Even Abraham Maslow in the last years of his life added a layer to the top of his famous pyramid. Beyond self-actualisation but anchored to it, he found transcendence. The ‘transcending self’ teaches us that the so called ‘stable self’ that’s separate from others is an illusion. We are inextricably part of a larger whole.

And as we genuinely sense these interconnections, we naturally build more powerful networks, effective teams and successfully enrol stakeholders of all types.

MOVING TO, NOT AWAY A global marketing director reported that when the company’s most profitable client expressed pointed criticism and complaints about his handling of its account, he panicked. The director was flooded by stress as he perceived failure as a threat.

Having learned to release and let go such emotions without suppressing them, welcoming them until they lost their charge and dissipated, he found himself growing more curious and concerned rather than defensive.

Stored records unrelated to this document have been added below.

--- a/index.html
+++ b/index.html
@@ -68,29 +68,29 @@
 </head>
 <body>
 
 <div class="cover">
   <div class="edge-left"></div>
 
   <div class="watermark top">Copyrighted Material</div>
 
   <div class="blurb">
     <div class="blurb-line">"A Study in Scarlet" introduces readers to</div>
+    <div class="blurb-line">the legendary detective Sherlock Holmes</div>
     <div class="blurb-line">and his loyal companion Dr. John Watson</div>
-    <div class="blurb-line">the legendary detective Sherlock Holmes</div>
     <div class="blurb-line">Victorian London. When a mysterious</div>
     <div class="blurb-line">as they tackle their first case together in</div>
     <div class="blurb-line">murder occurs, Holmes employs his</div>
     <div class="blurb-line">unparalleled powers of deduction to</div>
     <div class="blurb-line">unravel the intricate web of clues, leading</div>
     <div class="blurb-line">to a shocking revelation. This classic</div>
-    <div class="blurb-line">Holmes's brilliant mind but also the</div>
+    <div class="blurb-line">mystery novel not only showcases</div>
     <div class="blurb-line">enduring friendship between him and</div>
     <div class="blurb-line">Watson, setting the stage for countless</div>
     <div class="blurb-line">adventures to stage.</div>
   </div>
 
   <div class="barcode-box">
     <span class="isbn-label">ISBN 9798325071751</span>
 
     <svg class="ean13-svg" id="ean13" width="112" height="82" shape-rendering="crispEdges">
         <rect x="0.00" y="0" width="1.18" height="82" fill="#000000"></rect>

He discovered that the critique was really a series of suggestions for improving things including the relationship between the two companies. So he moved to, not away from, those insights and became an internal champion for them. The client was thrilled; and a remarkably open, trusting and profitable relationship was reinforced.

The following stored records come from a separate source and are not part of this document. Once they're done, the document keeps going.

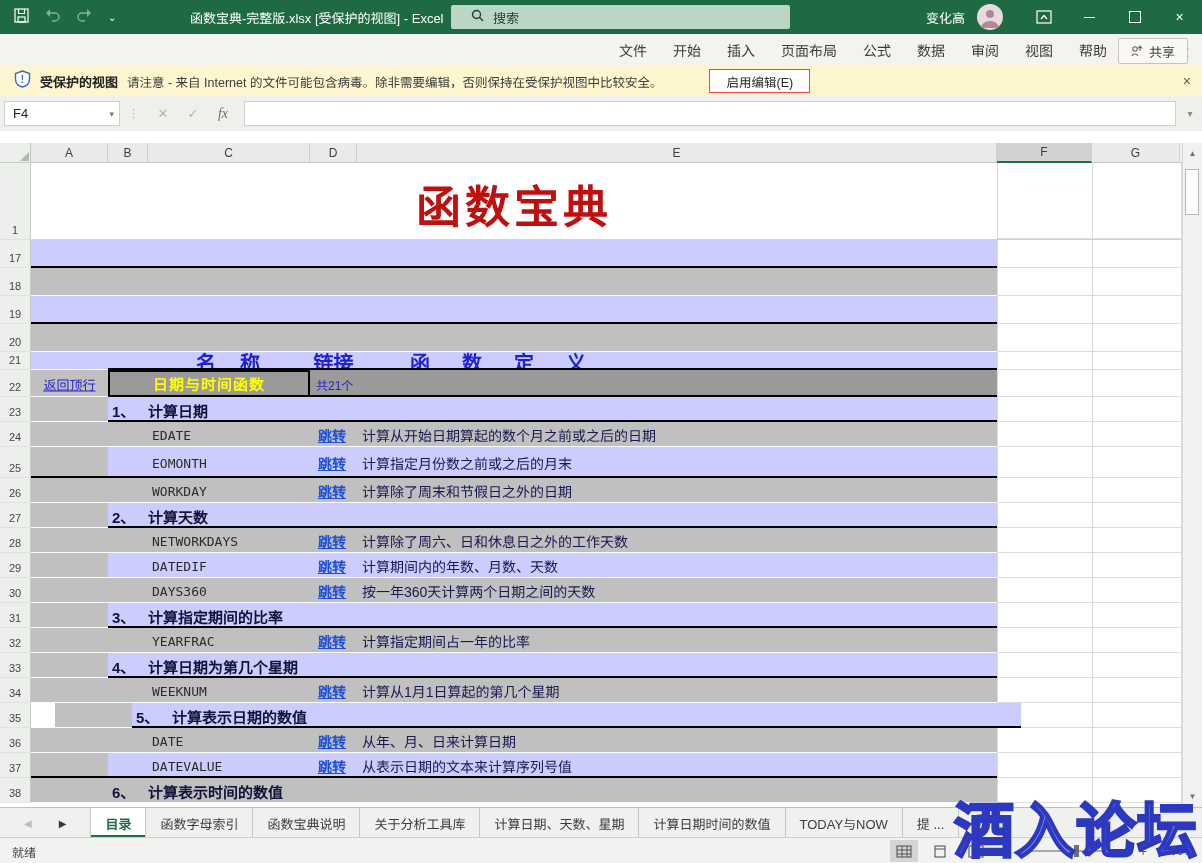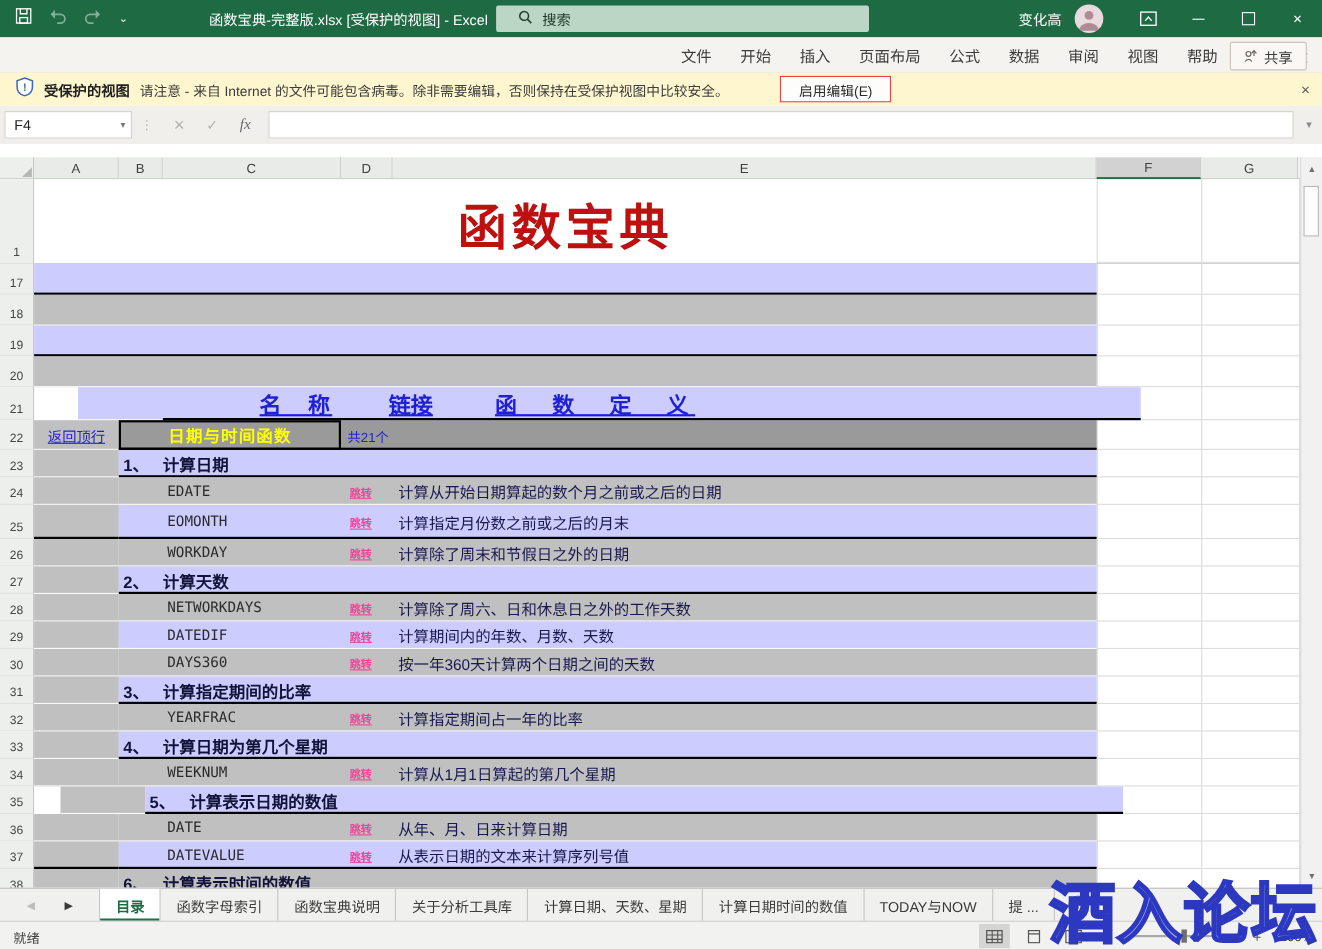--- a/index.html
+++ b/index.html
@@ -87,21 +87,21 @@
   .backlink{left:0;width:77px;text-align:center;font-size:13px;color:#2222cc;text-decoration:underline;}
   .catcell{position:absolute;left:77px;width:202px;top:0;bottom:0;background:#9a9a9a;
            border:2px solid #000;box-sizing:border-box;display:flex;align-items:center;
            justify-content:center;font-size:15px;font-weight:bold;color:#ffff00;letter-spacing:1px;}
   .catrest{position:absolute;left:279px;right:185px;top:0;bottom:0;background:#9a9a9a;}
   .cnt{left:285px;font-size:12px;color:#2222cc;}
   .idx{left:81px;font-size:15px;font-weight:bold;color:#13133a;}
   .stitle{left:117px;font-size:15px;font-weight:bold;color:#13133a;}
   .fname{left:121px;font-size:13px;color:#2b2b2b;
          font-family:"DejaVu Sans Mono","Liberation Mono",monospace;}
-  .jump{left:287px;font-size:10px;font-weight:600;color:#ec4899;text-decoration:underline;}
+  .jump{left:287px;font-size:14px;font-weight:600;color:#1d4ed8;text-decoration:underline;}
   .desc{left:331px;font-size:14px;color:#181850;}
   
   .vscroll{position:absolute;top:143px;right:0;width:20px;height:664px;background:#f1f1f1;
            border-left:1px solid #d9d9d9;box-sizing:border-box;}
   .sb-btn{height:20px;display:flex;align-items:center;justify-content:center;font-size:8px;color:#6f6f6f;}
   .sb-thumb{position:absolute;left:2px;top:26px;width:14px;height:46px;background:#fdfdfd;
             border:1px solid #b8b8b8;box-sizing:border-box;}
   .sb-down{position:absolute;bottom:2px;left:0;right:0;height:18px;display:flex;align-items:center;
            justify-content:center;font-size:8px;color:#6f6f6f;}
   
@@ -288,21 +288,21 @@
           <div class="rb">
             <div class="band black" style="left: 0px; width: 966px; background: rgb(204, 204, 255);"></div>
           </div>
         </div>
         <div class="row" style="height: 28px;">
           <div class="rh">20</div>
           <div class="rb">
             <div class="band" style="left: 0px; width: 966px; background: rgb(192, 192, 192);"></div>
           </div>
         </div>
-        <div class="row" style="height: 30px; gap: 40px;">
+        <div class="row" style="height: 18px;">
           <div class="rh">21</div>
           <div class="rb">
             <div class="band" style="left: 0px; width: 966px; background: rgb(204, 204, 255);"></div>
             <div class="blackline"></div>
             <span class="ct h-c">名　称</span>
             <span class="ct h-d">链接</span>
             <span class="ct h-e">函　数　定　义</span>
           </div>
         </div>
         <div class="row" style="height: 27px;">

Releasing lessened the grip of his ego and allowed him to receive the inputs as a series of things that needed to be done without feeling threatened and thereby unable to act appropriately.

SEEING CONNECTION Releasing also connects us to each other. We realise there’s no separate ‘they.’ We seek to understand what drives and animates people, and find the same in ourselves.

A senior VP at a global IT firm was in a contentious relationship with a rival department. Being a releaser, he could more readily empathise and decided to stop attacking – and see how he could help them. As he began welcoming ideas and requests rather than being antagonised by them, projects that had been stuck moved forward, morale surged and results rallied.

He was acknowledged as someone who could get things done, a natural collaborator and a problem solver. This was because he embraced the seeming friction, stopped fighting it and converted it into a shared imperative.

LOVING INPUT A woman leader I once coached learned to release; and her feeling of being perpetually on guard started to fade as she relaxed into her own natural composure. When her gruff boss called her in for a review, she decided to love the opportunity. As her former fearful self had disappeared, she found herself flowing with the dialogue.

Her boss sensed no resentment or denial in her and was energised by the exchange as she hadn’t brought an egoistic self to defend. Without fear or attachment to a fixed position, she created an exciting and successful path forward.

SELF-TRANSCENDING Releasing, in all its depth, has to be learned experientially. We are delighted to have introduced it here in Sri Lanka too. Welcome any turbulent emotion you’re experiencing. Let it intensify. Be curious and pay attention to what it unveils. And then watch yourself holding on to it. Would you let it go? It’s a decision you must take. Take deep cleansing breaths.

As some stress inducing or ego rattling thing emerges, don’t suppress it. Let it flow, come up again, welcome it and then let go of your emotional grip on it. By releasing, we learn that the agitated ‘you’ doesn’t really exist – so why be enslaved by a delusion? From that calmer naturally creative core, your capacity for business and life will yield bountiful results.

A business that enriches collaborative energy rather than building a shrine to the ego naturally becomes a beautiful and often profitable crucible for success.